The Financial Stability Oversight Council, the super-regulatory body headed by Lew, has treated insurers worse than asset managers such as BlackRock and Fidelity Investments, the Republicans say, moving too quickly to label insurers "too big to fail" and threats to the financial system.
The council was created by the 2010 Dodd-Frank financial reform law to identify all threats to the financial system, including ones originating outside Wall Street. It comprises the heads of the Treasury, the Federal Deposit Insurance Corporation, the Federal Reserve and other agencies, and has the power to name any company "systemically important" and subject it to higher capital standards, tighter regulation and Federal Reserve oversight. It already has given the too-big-to-fail designation to the insurance companies AIG and Prudential.

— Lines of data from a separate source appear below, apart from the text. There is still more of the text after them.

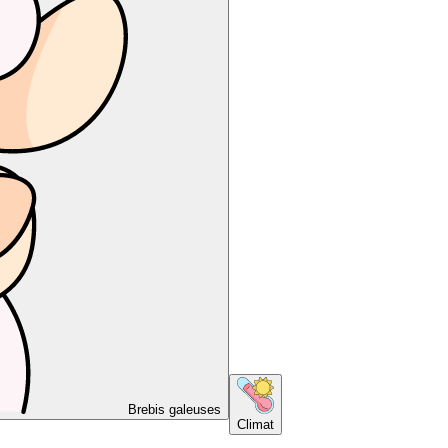
Brebis galeuses
Climat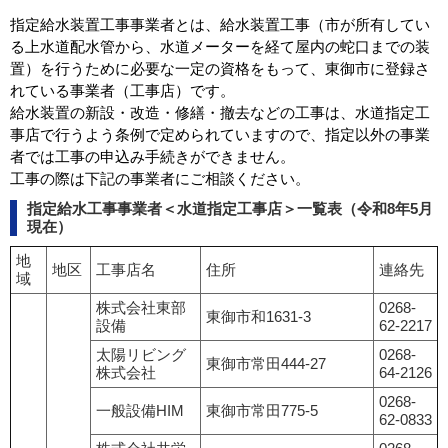
指定給水装置工事事業者とは、給水装置工事（市が所有してい
る上水道配水管から、水道メーターを経て屋内の蛇口までの装
置）を行うために必要な一定の資格をもって、東御市に登録さ
れている事業者（工事店）です。
給水装置の新設・改造・修繕・撤去などの工事は、水道指定工
事店で行うよう条例で定められていますので、指定以外の事業
者では工事の申込み手続きができません。
工事の際は下記の事業者にご相談ください。
指定給水工事事業者＜水道指定工事店＞一覧表（令和8年5月
現在）
地
地区
工事店名
住所
連絡先
域
株式会社東部
0268-
東御市和1631-3
設備
62-2217
太陽リビング
0268-
東御市常田444-27
株式会社
64-2126
0268-
一般設備HIM
東御市常田775-5
62-0833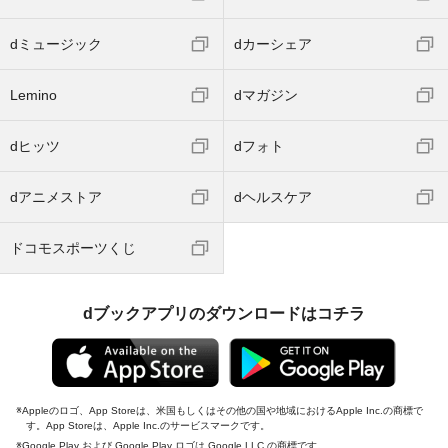
dミュージック
dカーシェア
Lemino
dマガジン
dヒッツ
dフォト
dアニメストア
dヘルスケア
ドコモスポーツくじ
dブックアプリのダウンロードはコチラ
Appleのロゴ、App Storeは、米国もしくはその他の国や地域におけるApple Inc.の商標で
す。App Storeは、Apple Inc.のサービスマークです。
Google Play および Google Play ロゴは Google LLC の商標です。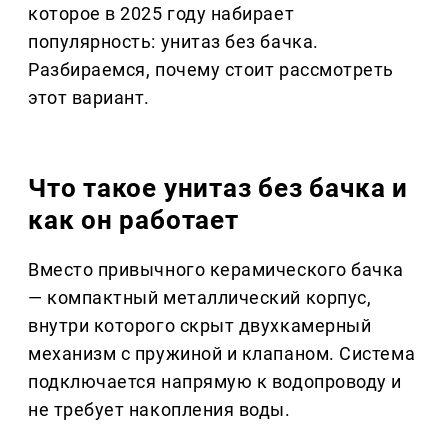
которое в 2025 году набирает
популярность: унитаз без бачка.
Разбираемся, почему стоит рассмотреть
этот вариант.
Что такое унитаз без бачка и
как он работает
Вместо привычного керамического бачка
— компактный металлический корпус,
внутри которого скрыт двухкамерный
механизм с пружиной и клапаном. Система
подключается напрямую к водопроводу и
не требует накопления воды.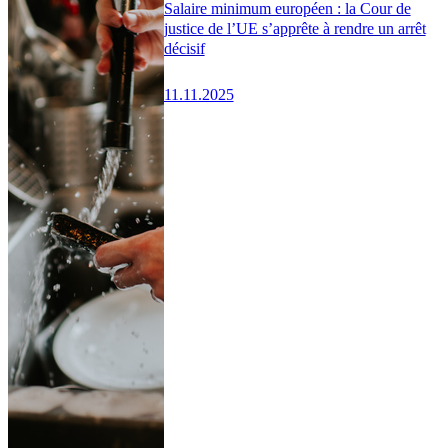
Salaire minimum européen : la Cour de
justice de l’UE s’apprête à rendre un arrêt
décisif
11.11.2025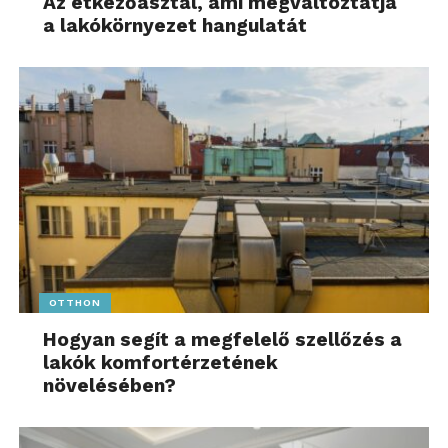
Az étkezőasztal, ami megváltoztatja
a lakókörnyezet hangulatát
OTTHON
Hogyan segít a megfelelő szellőzés a
lakók komfortérzetének
növelésében?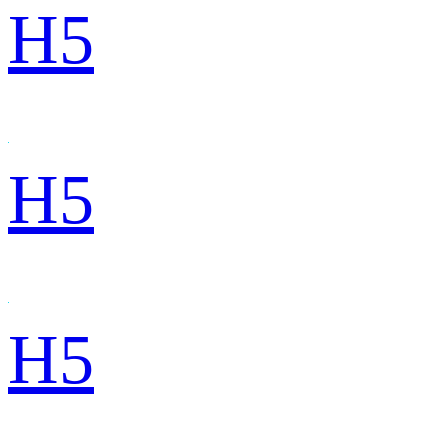
H5
H5
H5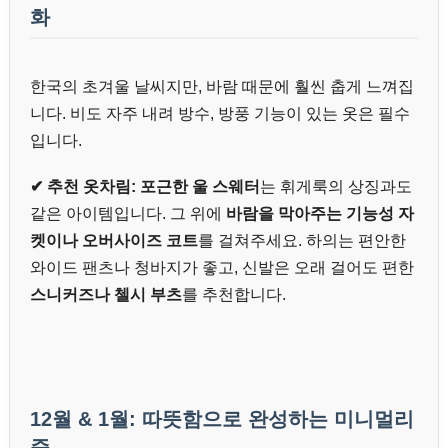
화
한국의 초겨울 날씨지만, 바람 때문에 훨씬 춥게 느껴집
니다. 비도 자주 내려 방수, 방풍 기능이 있는 옷은 필수
입니다.
✔ 추천 옷차림:
포근한 울 스웨터
는 휘게룩의 상징과도
같은 아이템입니다. 그 위에
바람을 막아주는 기능성 자
켓이나 오버사이즈 코트
를 걸쳐주세요. 하의는 편안한
와이드 팬츠나 청바지가 좋고, 신발은 오래 걸어도 편한
스니커즈나 첼시 부츠
를 추천합니다.
12월 & 1월: 따뜻함으로 완성하는 미니멀리
즘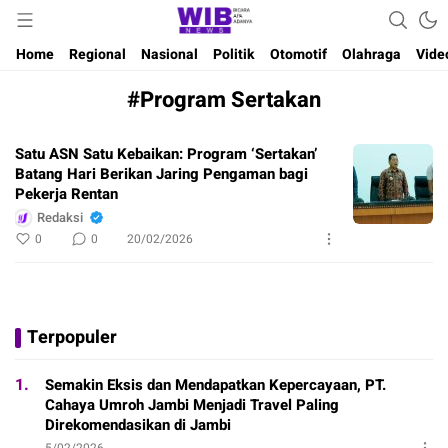
Waktu Indonesia Bicara
Wibnews
Home
Regional
Nasional
Politik
Otomotif
Olahraga
Vide
#Program Sertakan
Satu ASN Satu Kebaikan: Program ‘Sertakan’
Batang Hari Berikan Jaring Pengaman bagi
Pekerja Rentan
Redaksi
0
0
20/02/2026
Terpopuler
1.
Semakin Eksis dan Mendapatkan Kepercayaan, PT.
Cahaya Umroh Jambi Menjadi Travel Paling
Direkomendasikan di Jambi
5/02/2026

Rep. Scott Garrett, the New Jersey Republican who is chairman of the capital markets subcommittee of the House Financial Services Committee, wrote a letter to Lew Tuesday with six other Republicans warning that the council's treatment of insurers "has led to uncertainty in the insurance industry and raised concern that the council's approach to insurance companies designations is 'designate first, ask questions later.'"

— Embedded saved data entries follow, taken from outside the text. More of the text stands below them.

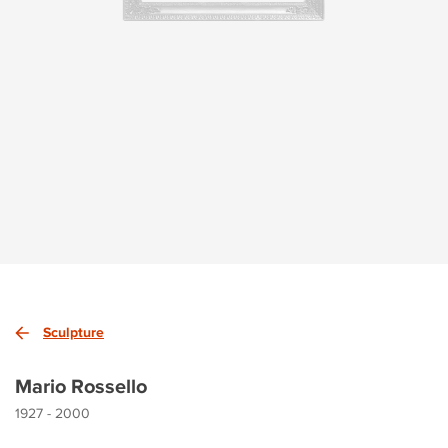
Sculpture
Mario Rossello
1927 - 2000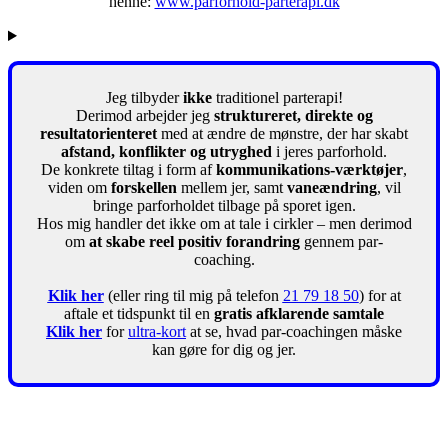
henne:
www.parforhold-parterapi.dk
Jeg tilbyder
ikke
traditionel parterapi!
Derimod arbejder jeg
struktureret, direkte og
resultatorienteret
med at ændre de mønstre, der har skabt
afstand, konflikter og utryghed
i jeres parforhold.
De konkrete tiltag i form af
kommunikations-værktøjer
,
viden om
forskellen
mellem jer, samt
vaneændring
, vil
bringe parforholdet tilbage på sporet igen.
Hos mig handler det ikke om at tale i cirkler – men derimod
om
at skabe reel positiv forandring
gennem par-
coaching.
Klik her
(eller ring til mig på telefon
21 79 18 50
) for at
aftale et tidspunkt til en
gratis afklarende samtale
Klik her
for
ultra-kort
at se, hvad par-coachingen måske
kan gøre for dig og jer.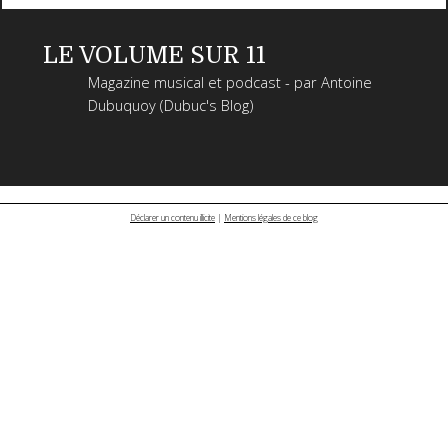
LE VOLUME SUR 11
Magazine musical et podcast - par Antoine
Dubuquoy (Dubuc's Blog)
Déclarer un contenu illicite
|
Mentions légales de ce blog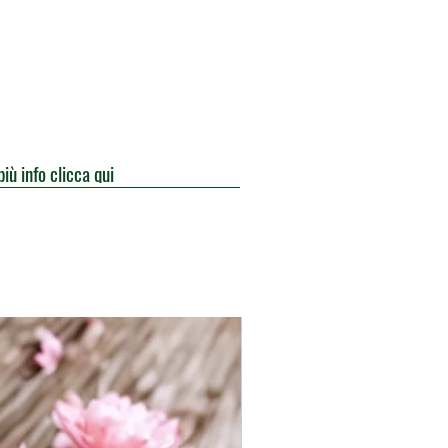
più info clicca qui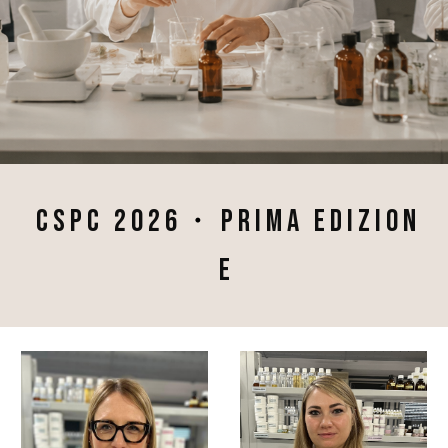
・
C S P C 2 0 2
6
P R I M A E D I Z I O N
E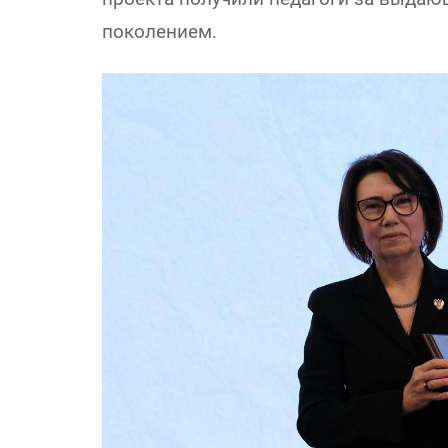
поколением.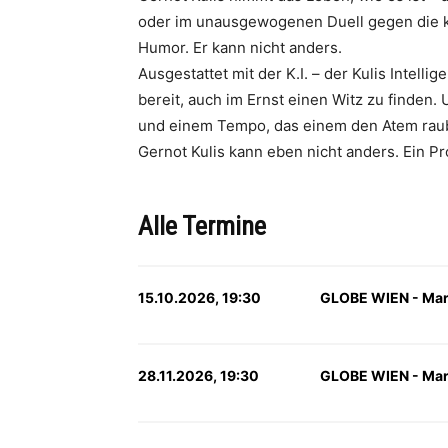
oder im unausgewogenen Duell gegen die kün
Humor. Er kann nicht anders.
Ausgestattet mit der K.I. – der Kulis Intel
bereit, auch im Ernst einen Witz zu finden
und einem Tempo, das einem den Atem raub
Gernot Kulis kann eben nicht anders. Ein P
Alle Termine
15.10.2026, 19:30
GLOBE WIEN - Marx
28.11.2026, 19:30
GLOBE WIEN - Marx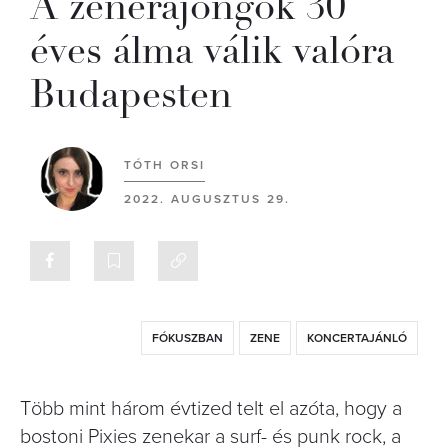
A zenerajongók 30
éves álma válik valóra
Budapesten
TÓTH ORSI
2022. AUGUSZTUS 29.
FÓKUSZBAN
ZENE
KONCERTAJÁNLÓ
Több mint három évtized telt el azóta, hogy a
bostoni Pixies zenekar a surf- és punk rock, a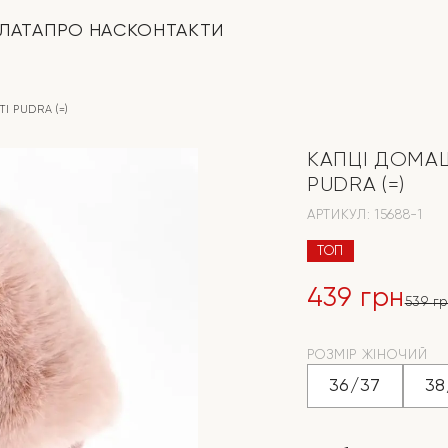
ЛАТА
ПРО НАС
КОНТАКТИ
І PUDRA (=)
КАПЦІ ДОМАШ
PUDRA (=)
АРТИКУЛ:
15688-1
ТОП
439
грн
539
г
Оригіналь
Поточна
ціна:
ціна:
РОЗМІР ЖІНОЧИЙ
36/37
38
539 грн.
439 грн.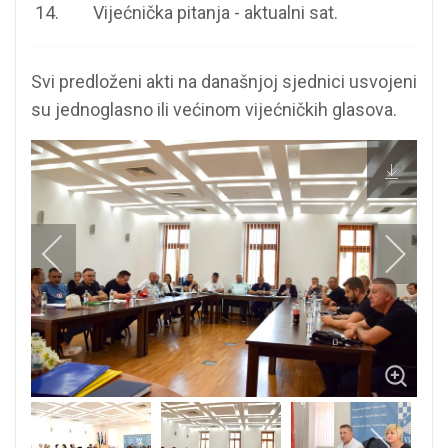
Vijećnička pitanja - aktualni sat.
Svi predloženi akti na današnjoj sjednici usvojeni
su jednoglasno ili većinom vijećničkih glasova.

The Republicans faulted the council for not undertaking the research and outreach on insurance companies that it has for asset managers recently.
The letter comes ahead of a scheduled council meeting Thursday in which it plans to discuss labeling non-banks too big to fail as well as considering applying the designation to asset management firms such as Fidelity.

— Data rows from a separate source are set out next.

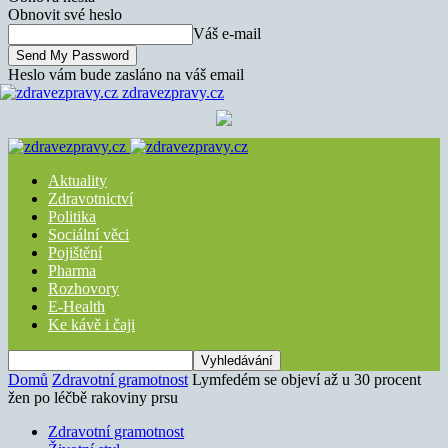
Obnovit své heslo
Váš e-mail
Heslo vám bude zasláno na váš email
zdravezpravy.cz
Aktuality
Zdravotnictví
Politika
Sociální věci
Pojištění
Pharma
Rozhovory
E-Health
Ke kávě i čaji
Domů
Zdravotní gramotnost
Lymfedém se objeví až u 30 procent
žen po léčbě rakoviny prsu
Zdravotní gramotnost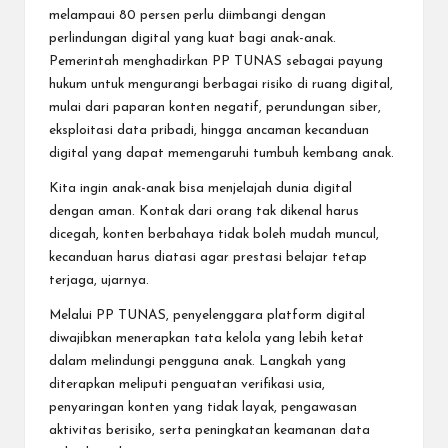
melampaui 80 persen perlu diimbangi dengan
perlindungan digital yang kuat bagi anak-anak.
Pemerintah menghadirkan PP TUNAS sebagai payung
hukum untuk mengurangi berbagai risiko di ruang digital,
mulai dari paparan konten negatif, perundungan siber,
eksploitasi data pribadi, hingga ancaman kecanduan
digital yang dapat memengaruhi tumbuh kembang anak.
Kita ingin anak-anak bisa menjelajah dunia digital
dengan aman. Kontak dari orang tak dikenal harus
dicegah, konten berbahaya tidak boleh mudah muncul,
kecanduan harus diatasi agar prestasi belajar tetap
terjaga, ujarnya.
Melalui PP TUNAS, penyelenggara platform digital
diwajibkan menerapkan tata kelola yang lebih ketat
dalam melindungi pengguna anak. Langkah yang
diterapkan meliputi penguatan verifikasi usia,
penyaringan konten yang tidak layak, pengawasan
aktivitas berisiko, serta peningkatan keamanan data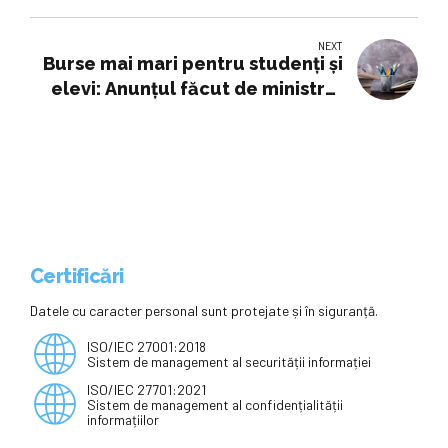
în Campusul Politehnicii București
NEXT
Burse mai mari pentru studenți și
elevi: Anunțul făcut de ministrul
Educație
Certificări
Datele cu caracter personal sunt protejate și în siguranță.
ISO/IEC 27001:2018
Sistem de management al securității informației
ISO/IEC 27701:2021
Sistem de management al confidențialității
informațiilor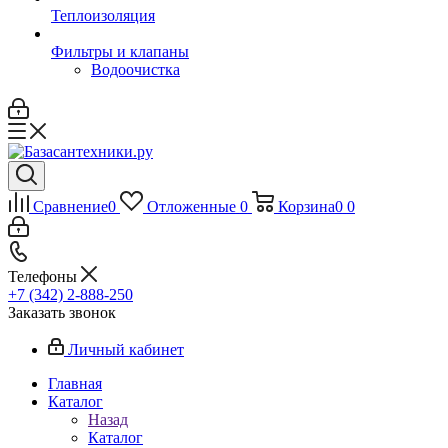
Теплоизоляция
Фильтры и клапаны
Водоочистка
Сравнение
0
Отложенные
0
Корзина
0
0
Телефоны
+7 (342) 2-888-250
Заказать звонок
Личный кабинет
Главная
Каталог
Назад
Каталог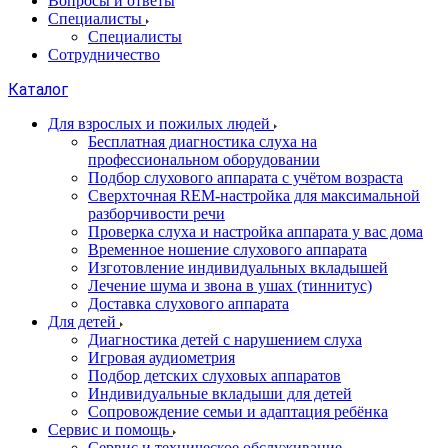
Вопросы и ответы
Специалисты
Специалисты
Сотрудничество
Каталог
Для взрослых и пожилых людей
Бесплатная диагностика слуха на
профессиональном оборудовании
Подбор слухового аппарата с учётом возраста
Сверхточная REM-настройка для максимальной
разборчивости речи
Проверка слуха и настройка аппарата у вас дома
Временное ношение слухового аппарата
Изготовление индивидуальных вкладышей
Лечение шума и звона в ушах (тиннитус)
Доставка слухового аппарата
Для детей
Диагностика детей с нарушением слуха
Игровая аудиометрия
Подбор детских слуховых аппаратов
Индивидуальные вкладыши для детей
Сопровождение семьи и адаптация ребёнка
Сервис и помощь
Сервис и техническое обслуживание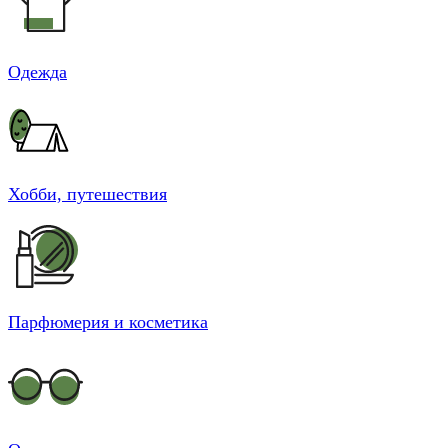
Одежда
Хобби, путешествия
Парфюмерия и косметика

It was reported that the council moved toward a decision on labeling the life insurance company MetLife a systemically important financial institution at its last meeting, but it is not clear whether it is planning on making a final determination this week.
The other Republicans signing the letter sent Tuesday were Spencer Bachus of Alabama, Ed Royce of California, Steve Stivers of Ohio, Sean Duffy of Wisconsin, Mick Mulvaney of South Carolina, and Dennis Ross of Florida, all members of the Financial Services Committee.